FAA Plans Individual Review Of All Boeing 737 Max Planes




FAA Plans Individual Review Of All Boeing 737 Max Planes
The already delayed fir certification process for Boeing’s 737 Max planes was hit another blow after the United States Federal Aviation Administration was reported to be planning to conduct individual checks and reviews of hundreds of new Boeing 737 Max planes before they are delivered to customers.
 
Hundreds of Boeing 737 Max planes have been grounded in March all across the world this year after two fatal crashes involving the planes within a span of just five months.   
 
FAA said that the “large number of new 737 MAX airplanes currently in storage presents a number of challenges for airworthiness certification, production, and delivery which significantly exceed any that the Boeing system has previously experienced”, in a letter that the regulator sent to a Boeing safety and compliance executive last Tuesday.
 
On multiple earlier occasions, executives of Boeing have said that the company expects that the FAA and other regulators would give the planes the safety certificate to fly again by this quarter. As recently as on November 11, executives of Boeing said that they expected to start delivering the 737 Max planes as early as this month which was well received by the company’s investors.

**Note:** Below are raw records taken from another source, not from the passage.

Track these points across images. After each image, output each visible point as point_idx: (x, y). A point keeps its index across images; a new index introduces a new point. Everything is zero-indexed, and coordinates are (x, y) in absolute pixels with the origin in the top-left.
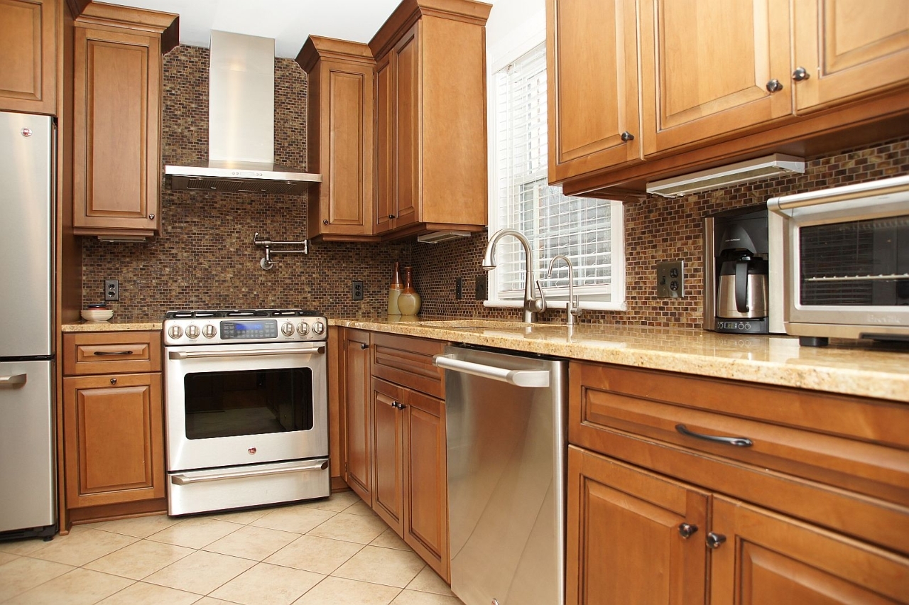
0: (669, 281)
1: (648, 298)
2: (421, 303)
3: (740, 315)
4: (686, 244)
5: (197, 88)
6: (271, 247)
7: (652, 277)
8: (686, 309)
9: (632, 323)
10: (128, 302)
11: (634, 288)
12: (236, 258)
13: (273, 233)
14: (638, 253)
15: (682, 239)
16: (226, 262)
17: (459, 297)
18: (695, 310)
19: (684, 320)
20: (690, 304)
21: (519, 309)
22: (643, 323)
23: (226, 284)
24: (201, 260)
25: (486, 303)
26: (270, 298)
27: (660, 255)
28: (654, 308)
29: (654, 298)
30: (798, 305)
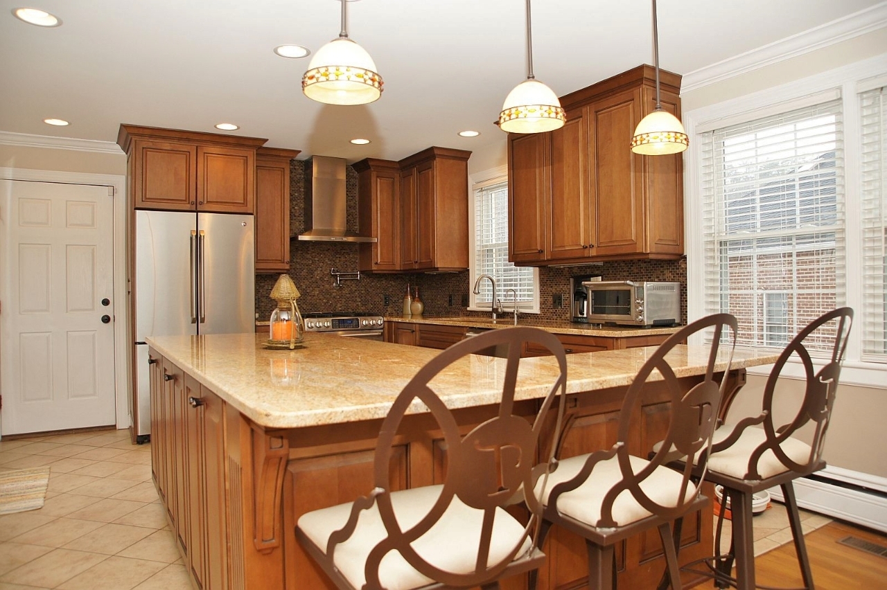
0: (557, 301)
1: (548, 309)
2: (424, 307)
3: (580, 316)
4: (563, 287)
5: (298, 184)
6: (341, 276)
7: (551, 299)
8: (564, 313)
9: (542, 319)
10: (263, 309)
11: (543, 304)
12: (320, 282)
13: (340, 267)
14: (545, 289)
15: (562, 285)
16: (314, 285)
17: (450, 305)
18: (567, 313)
19: (563, 317)
20: (565, 311)
21: (490, 312)
22: (547, 319)
23: (315, 298)
24: (302, 284)
25: (468, 309)
26: (339, 305)
27: (554, 290)
28: (552, 313)
29: (551, 308)
30: (591, 313)
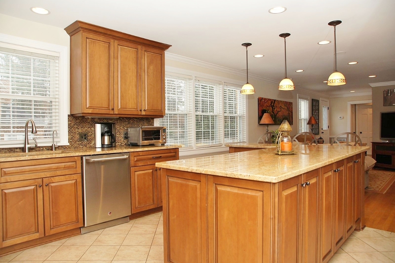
0: (84, 137)
1: (76, 142)
4: (88, 129)
7: (77, 136)
8: (89, 144)
9: (70, 148)
11: (71, 139)
14: (72, 130)
15: (87, 128)
18: (91, 144)
19: (88, 146)
20: (90, 142)
27: (80, 131)
28: (78, 144)
29: (78, 142)
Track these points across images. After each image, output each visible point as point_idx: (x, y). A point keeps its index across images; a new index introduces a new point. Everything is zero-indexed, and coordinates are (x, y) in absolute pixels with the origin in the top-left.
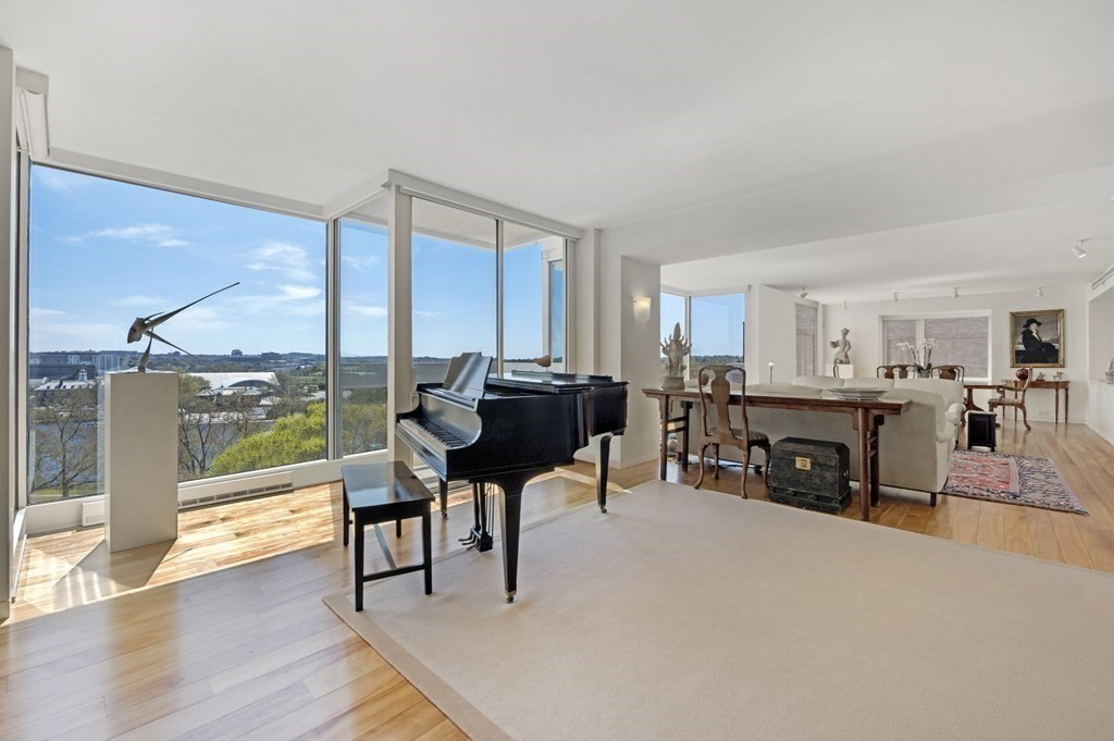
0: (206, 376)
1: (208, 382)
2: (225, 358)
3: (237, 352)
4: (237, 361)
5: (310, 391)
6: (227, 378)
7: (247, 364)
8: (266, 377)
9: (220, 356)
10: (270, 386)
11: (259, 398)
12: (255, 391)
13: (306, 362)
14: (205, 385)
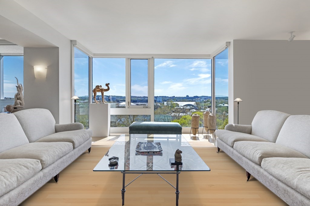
0: (178, 103)
1: (178, 104)
2: (184, 98)
3: (188, 96)
4: (187, 98)
5: (205, 108)
6: (183, 103)
7: (190, 99)
8: (193, 103)
9: (184, 97)
10: (193, 106)
11: (190, 109)
12: (188, 107)
13: (205, 99)
14: (178, 105)
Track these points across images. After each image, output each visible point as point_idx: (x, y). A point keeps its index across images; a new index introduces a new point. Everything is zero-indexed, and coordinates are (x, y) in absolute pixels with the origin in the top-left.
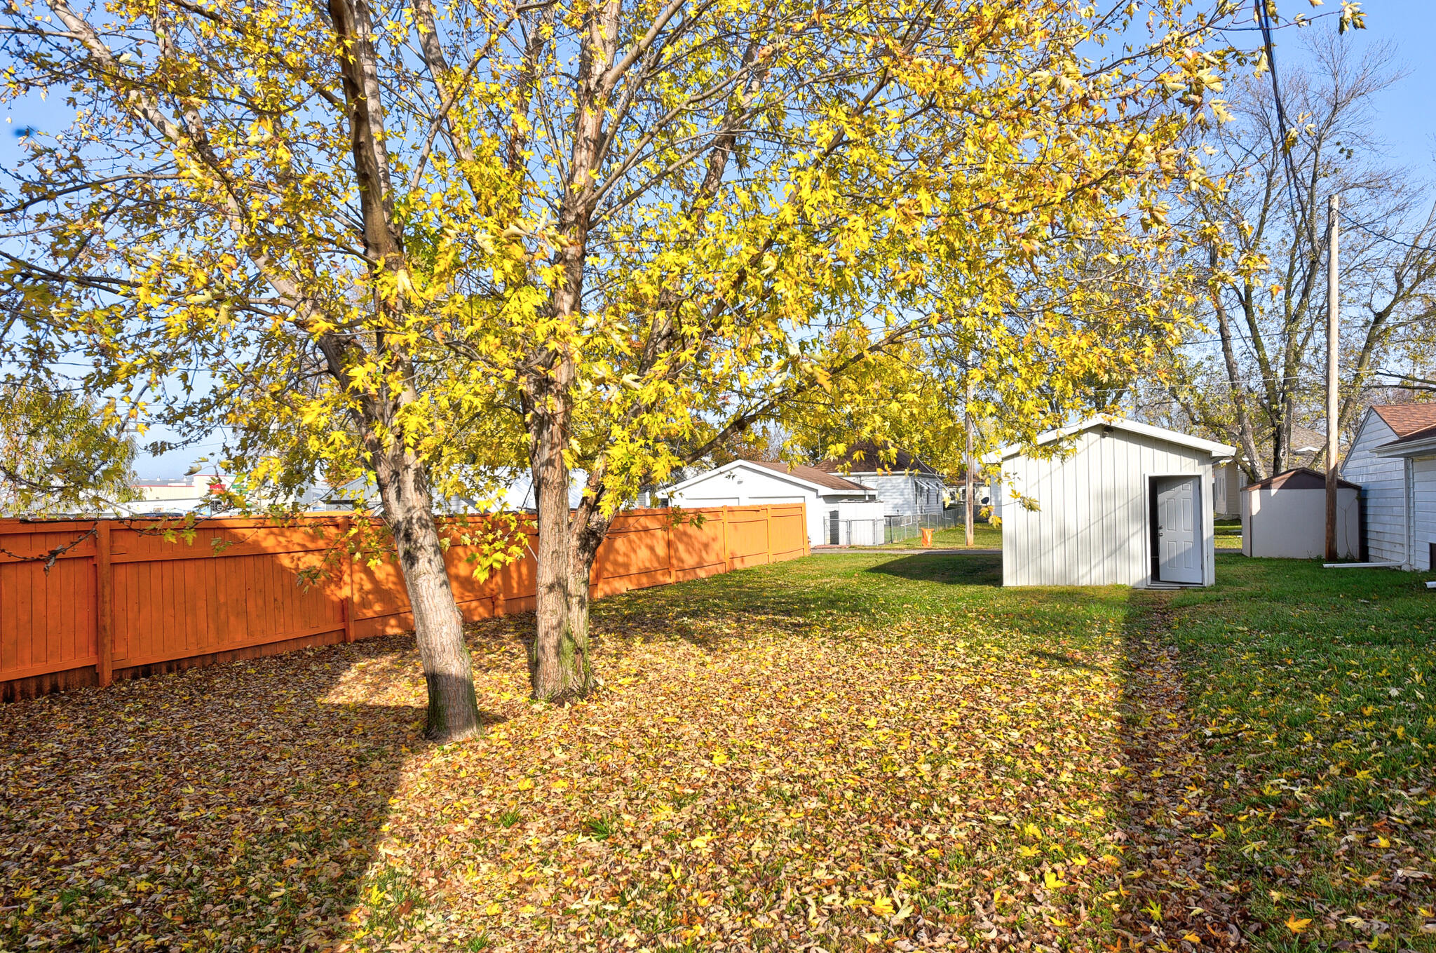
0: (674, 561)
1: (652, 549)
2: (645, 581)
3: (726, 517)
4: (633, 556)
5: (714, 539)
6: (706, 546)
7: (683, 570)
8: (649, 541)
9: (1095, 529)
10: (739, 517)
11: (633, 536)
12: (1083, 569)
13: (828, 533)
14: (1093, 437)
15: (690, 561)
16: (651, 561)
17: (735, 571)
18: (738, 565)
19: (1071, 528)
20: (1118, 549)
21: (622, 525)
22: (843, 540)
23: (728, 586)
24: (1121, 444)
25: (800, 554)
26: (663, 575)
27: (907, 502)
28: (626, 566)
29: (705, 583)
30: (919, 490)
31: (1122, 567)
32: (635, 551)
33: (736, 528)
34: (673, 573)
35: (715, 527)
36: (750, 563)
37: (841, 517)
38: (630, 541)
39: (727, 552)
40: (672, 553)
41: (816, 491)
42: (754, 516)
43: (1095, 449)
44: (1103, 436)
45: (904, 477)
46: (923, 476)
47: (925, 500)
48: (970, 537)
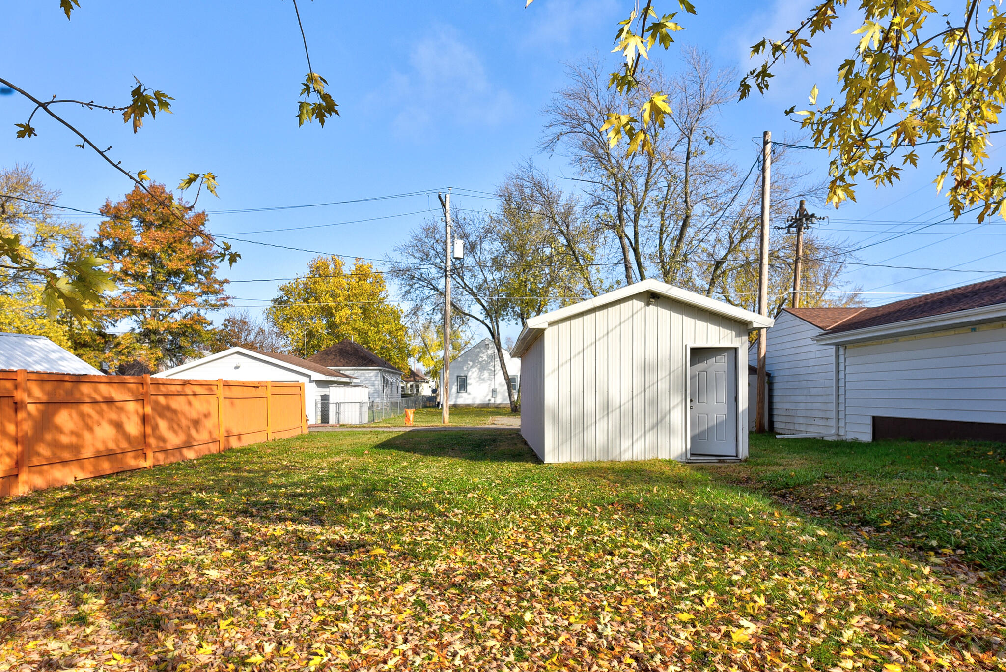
0: (152, 441)
1: (118, 426)
2: (106, 466)
3: (221, 392)
4: (87, 435)
5: (207, 416)
6: (196, 423)
7: (164, 451)
8: (114, 416)
9: (638, 402)
10: (236, 392)
11: (87, 409)
12: (626, 444)
13: (319, 414)
14: (638, 304)
15: (174, 440)
16: (117, 442)
17: (231, 450)
18: (235, 444)
19: (615, 401)
20: (659, 423)
21: (70, 393)
22: (332, 419)
23: (221, 470)
24: (664, 313)
25: (298, 432)
26: (136, 457)
27: (377, 391)
28: (75, 449)
29: (192, 467)
30: (385, 382)
31: (663, 440)
32: (90, 429)
33: (232, 404)
34: (150, 454)
35: (208, 402)
36: (248, 441)
37: (331, 400)
38: (83, 416)
39: (222, 430)
40: (149, 430)
41: (309, 376)
42: (253, 392)
43: (638, 317)
44: (648, 304)
45: (375, 372)
46: (388, 372)
47: (389, 390)
48: (446, 416)
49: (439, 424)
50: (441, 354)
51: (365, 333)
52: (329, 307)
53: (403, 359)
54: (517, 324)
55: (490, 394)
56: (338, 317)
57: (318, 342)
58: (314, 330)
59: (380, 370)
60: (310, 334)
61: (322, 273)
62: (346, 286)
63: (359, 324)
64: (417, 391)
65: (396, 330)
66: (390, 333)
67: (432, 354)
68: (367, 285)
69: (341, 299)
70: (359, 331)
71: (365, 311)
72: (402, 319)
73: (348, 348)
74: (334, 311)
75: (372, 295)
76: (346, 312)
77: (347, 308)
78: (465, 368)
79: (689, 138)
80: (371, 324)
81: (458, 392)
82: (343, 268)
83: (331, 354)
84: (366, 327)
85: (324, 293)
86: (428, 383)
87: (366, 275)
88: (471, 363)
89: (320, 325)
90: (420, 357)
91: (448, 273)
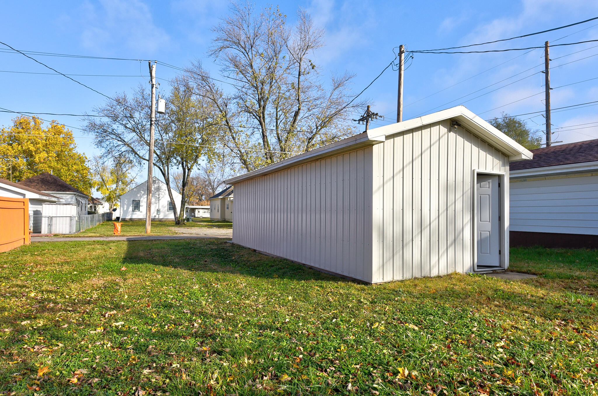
13: (32, 225)
14: (443, 130)
20: (456, 239)
22: (44, 229)
24: (460, 140)
25: (20, 244)
30: (78, 202)
31: (459, 254)
37: (43, 214)
41: (24, 195)
44: (450, 131)
45: (70, 195)
46: (80, 196)
47: (80, 208)
48: (149, 228)
49: (143, 234)
50: (114, 186)
51: (58, 170)
52: (29, 151)
53: (87, 189)
54: (178, 168)
55: (156, 213)
56: (37, 158)
57: (20, 174)
58: (17, 166)
59: (75, 194)
60: (14, 169)
61: (24, 127)
62: (45, 138)
63: (54, 164)
64: (95, 210)
65: (82, 170)
66: (77, 171)
67: (108, 187)
68: (60, 138)
69: (40, 145)
70: (54, 169)
71: (58, 156)
72: (86, 163)
73: (49, 178)
74: (34, 153)
75: (65, 145)
76: (44, 155)
77: (45, 152)
78: (139, 195)
79: (300, 64)
80: (62, 164)
81: (133, 211)
82: (42, 126)
83: (34, 182)
84: (59, 166)
85: (26, 141)
86: (102, 205)
87: (59, 133)
88: (143, 192)
89: (22, 163)
90: (99, 188)
91: (153, 123)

However according to the FAA and its administrator Steve Dickson, the regulator had set no deadline for providing the fit certificate to the planes to fly again which created a tussle between Boeing and the FAA.
 
“The FAA has determined that the public interest and safety in air commerce require that the FAA retain authority to issue airworthiness certificates and export certificates of airworthiness for all 737 Max airplanes,” the FAA’s letter to Boeing said.
 
“The FAA will retain such authority until the agency is confident that, at a minimum, Boeing has fully functional quality control and verification processes in place; delivery processes are similarly functional and stable; and Boeing’s 737 MAX compliance, design, and production processes meet all regulatory standards and conditions for delegation and ensure the safety of the public,” it read.
 
While saying nothing about whether the company’s long-held projection that it would win regulator approval in the fourth quarter would be altered by the change in stance of the FAA, a spokesman for Boeing said: “We welcome and embrace this decision by the FAA. Safety is our number one priority.”
 
Similarly, no deadline for the process was set by the FAA too but its spokesman said that the regulator has “enough inspectors in place to accommodate Boeing’s delivery capacity.”
 
The worldwide grounding of the 737 Max planes in March has stopped deliveries of the bestselling plane of Boeing along with a cut in production of the jets. More than 300 of the new planes in Washington state and Texas has been stored by the company. .
 
The two deadly crashes of the 737 Max planes had killed 347 people. The first accident had occurred in October of 2018 in Indonesia while another happened in March this year in Ethiopia. A number of investigations into the cause of crash is being conducted.